5. The flame-retardant high thermal conductive nitrogen-boron-phosphorus co-doped carbon dots-liquid metal composite epoxy material according to any one of claims 1, wherein: The phosphorus source includes phytic acid, sodium phytate, trisodium phosphate, sodium pyrophosphate, phenylphosphonic acid, 2-aminoethylphosphonic acid, sodium glycerophosphate, ammonium polyphosphate, or one or a mixture thereof.

6. The flame-retardant high thermal conductivity nitrogen-boron-phosphorus co-doped carbon dots-liquid metal composite epoxy material of claim 1, wherein: Low-melting-point liquid metal exhibits a "core-skin-crown" distribution structure in LM@CD. The total filler content of the LM@CD composite filler is 60-80 wt%, constructing a continuous thermally conductive network in the composite material. Under the condition of 70 wt% total filler, the thermal conductivity of the material can reach ≥1.8 W·m⁻¹·K⁻¹, and the density ≤1.6 g·cm⁻³, ensuring lightweight and high thermal conductivity performance.

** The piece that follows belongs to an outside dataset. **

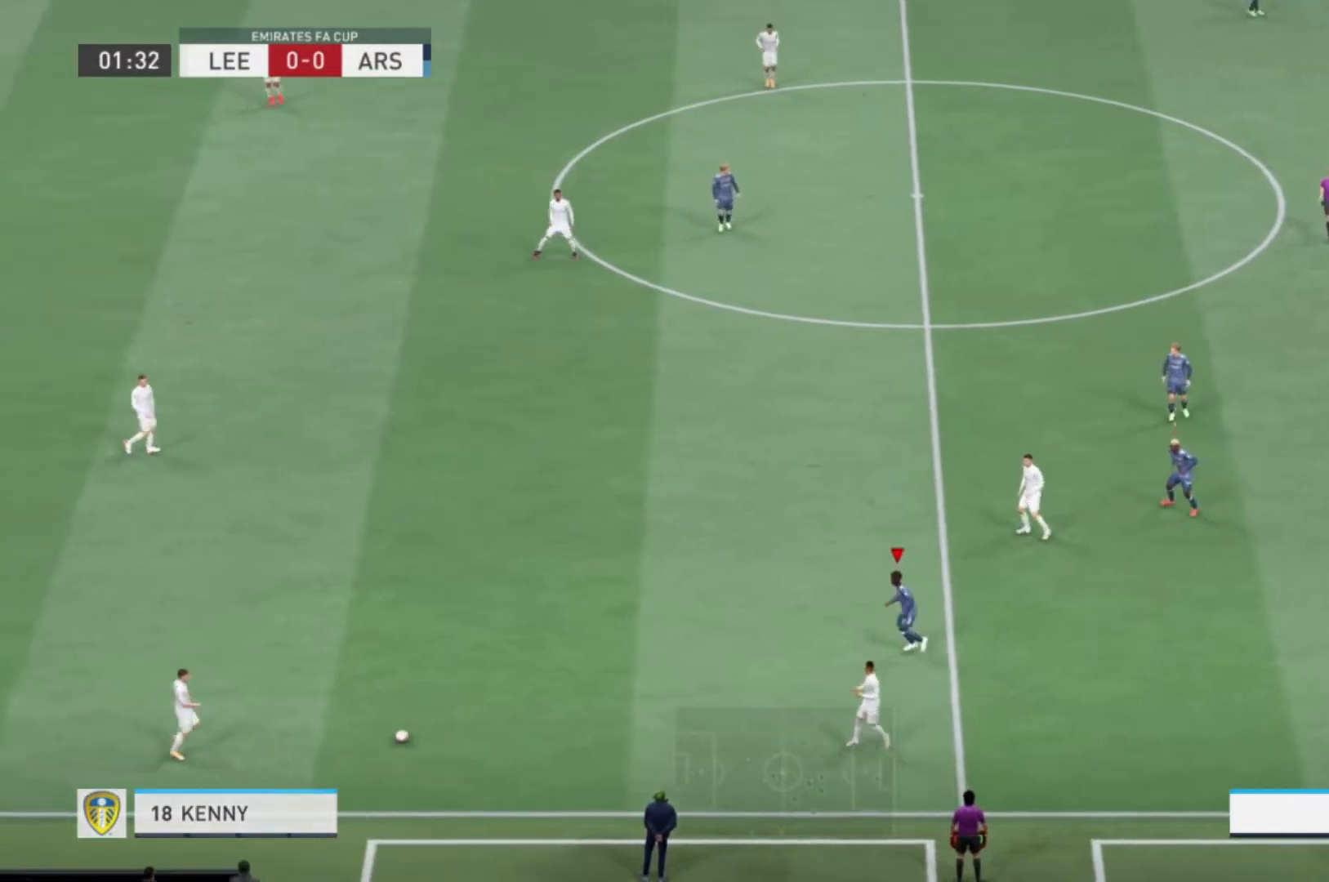
{"buttons": [], "left_stick": "left", "right_stick": "center"}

7. The flame-retardant, high thermal conductivity nitrogen-boron-phosphorus co-doped carbon dot-liquid metal composite epoxy material as described in claim 1, characterized in that: The LM@CD composite filler also has flame retardant properties, enabling the composite material to achieve a flame retardant rating of UL-94 V-0 and a limiting oxygen index of ≥26%. Under combustion conditions, it forms a dense, expanded char layer, which inhibits the release of smoke and toxic gases.

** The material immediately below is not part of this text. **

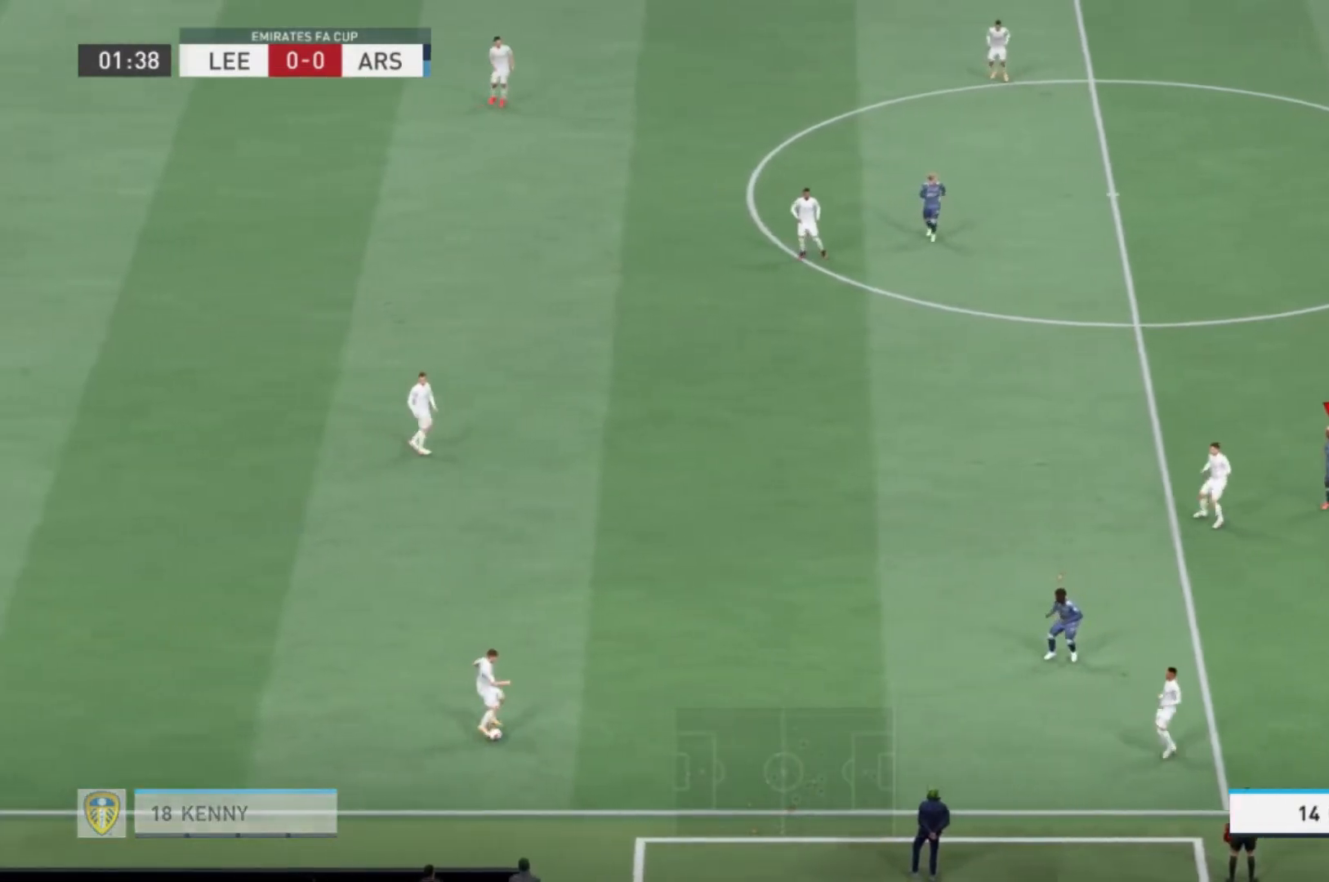
{"buttons": [], "left_stick": "left", "right_stick": "center", "events": []}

8. A method for preparing a flame-retardant, high thermal conductivity nitrogen-boron-phosphorus co-doped carbon dot-liquid metal composite epoxy material as described in any one of claims 1-7, characterized in that, Includes the following steps: Step S1: Prepare nitrogen, boron, and phosphorus co-doped carbon dots. Dissolve o-phenylenediamine, borax, and phytic acid in deionized water at a certain molar ratio. After stirring thoroughly to form a homogeneous solution, transfer it to a high-pressure reactor for hydrothermal reaction. React at 180°C for 12 hours. After the reaction is completed, wait for the reaction solution to cool to room temperature. Use a filter membrane to remove large particulate impurities, and then purify by dialysis to obtain highly dispersed carbon dot powder with nitrogen, boron, and phosphorus functional groups on the surface. Ensure that its surface has Lewis basic sites so as to form stable coordination bonds with liquid metal. Step S2: Prepare LM@CD composite filler. Add the liquid metal and the nitrogen, boron and phosphorus co-doped carbon dot powder obtained in step S1 into a grinding device according to the design ratio. Mix them thoroughly through solid-phase grinding so that the liquid metal is uniformly coated on the carbon dot particles to form an LM@CD composite filler with a "core-skin-crown" structure. Control the temperature and time during the grinding process to prevent the liquid metal from agglomerating or flowing excessively, and ensure that the composite filler is uniformly dispersed and the particles are stable. Step S3: Prepare epoxy composite adhesive solution. Add the LM@CD composite filler obtained in step S2 to the epoxy resin matrix, and add the curing agent at the same time. Use high shear stirring to fully disperse the filler. Solvent co-precipitation method can be used to make the filler uniformly distributed in the composite system and form a stable composite preform. By controlling the stirring speed, time and solvent amount, the filler dispersion and matrix viscosity can be optimized to ensure that the preform is suitable for subsequent molding and thermosetting.

9. The preparation method of a flame-retardant, high thermal conductivity nitrogen-boron-phosphorus co-doped carbon dot-liquid metal composite epoxy material as described in claim 8, characterized in that, In step S1, the molar ratio of o-phenylenediamine, borax, and phytic acid is 2-4:1-2:

1.

10. The preparation method of a flame-retardant, high thermal conductivity nitrogen-boron-phosphorus co-doped carbon dot-liquid metal composite epoxy material as described in claim 8, characterized in that, In step S2, the mass ratio of liquid metal to nitrogen, boron, and phosphorus co-doped carbon dots is LM / CD = 0.1-0.7.